The authors chose male mice (ages 10 to 12 weeks) only for their study, to eliminate the possible effects of the estrus cycle on memory performance.
The mice were then subjected to a standard Morris water maze test, in which they were trained to both visually recognize a platform on which they can safely stand (cue training) and to memorize the location of a submerged platform in a pool of opaque water (place training). The animals were then retested to determine how quickly they could locate the platform and get back on firm footing.
The investigators were looking for signs that viral infection could affect the spatial memories of the test animals compared with their sham-infected counterparts.
They found that the brains of virus-infected mice had evidence of encephalitis and hippocampal damage not evident in either uninfected controls or in sham-infected mice.
On water-maze testing, the authors observed that the infected mice committed significantly more errors than their sham-infected counterparts, and could not discriminate the location of the training quadrant during the final probe trial.
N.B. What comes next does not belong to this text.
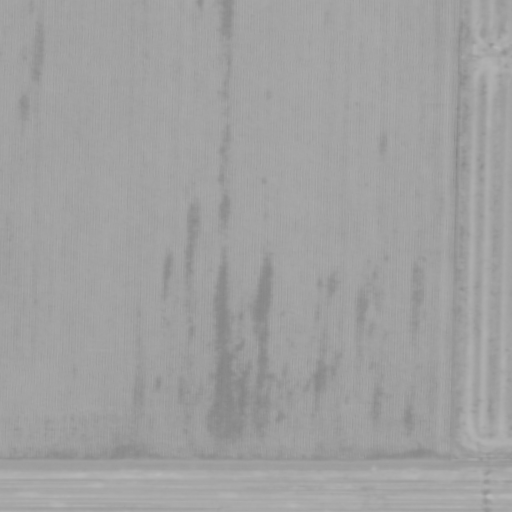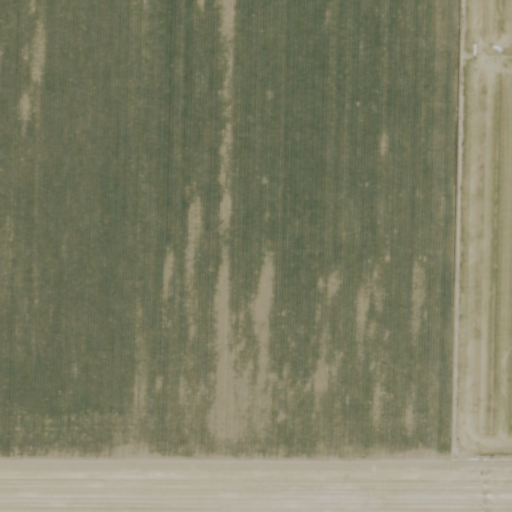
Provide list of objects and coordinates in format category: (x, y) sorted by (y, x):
crop: (256, 256)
In addition, the sham-infected mice tended to be place responders, indicating that their spatial memory was in good working order, whereas the infected mice were cue responders, suggesting that they had a spatial-memory deficit.
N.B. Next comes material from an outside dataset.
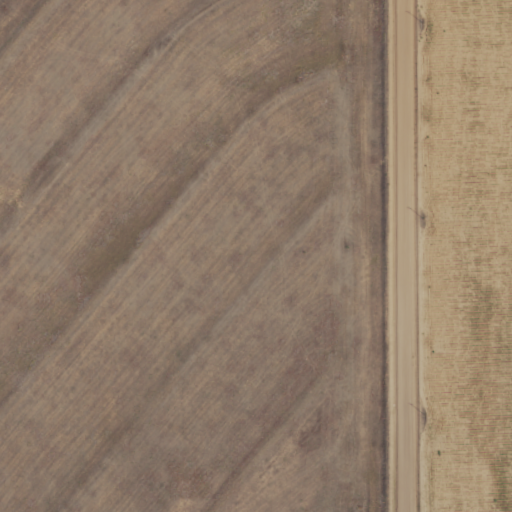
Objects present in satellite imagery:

"The key observation of these experiments is that the degree of persistent hippocampal injury induced by Theiler's murine encephalomyelitis virus infection is directly and specifically correlated to the loss of spatial memory formation," the authors wrote.
They noted that other infectious agents, such as the herpes viruses and HIV, can inflict damage on the hippocampus through persistent infection, whereas picornaviruses are typically cleared by the immune system.
"Our findings therefore raise an important question: does picornavirus infection of the human CNS result in spatial memory deficits?" they wrote. "Because picornavirus infection is common, and because picornaviruses maintain neurovirulent potential, the possibility of subclinical hippocampal damage in humans is not unlikely."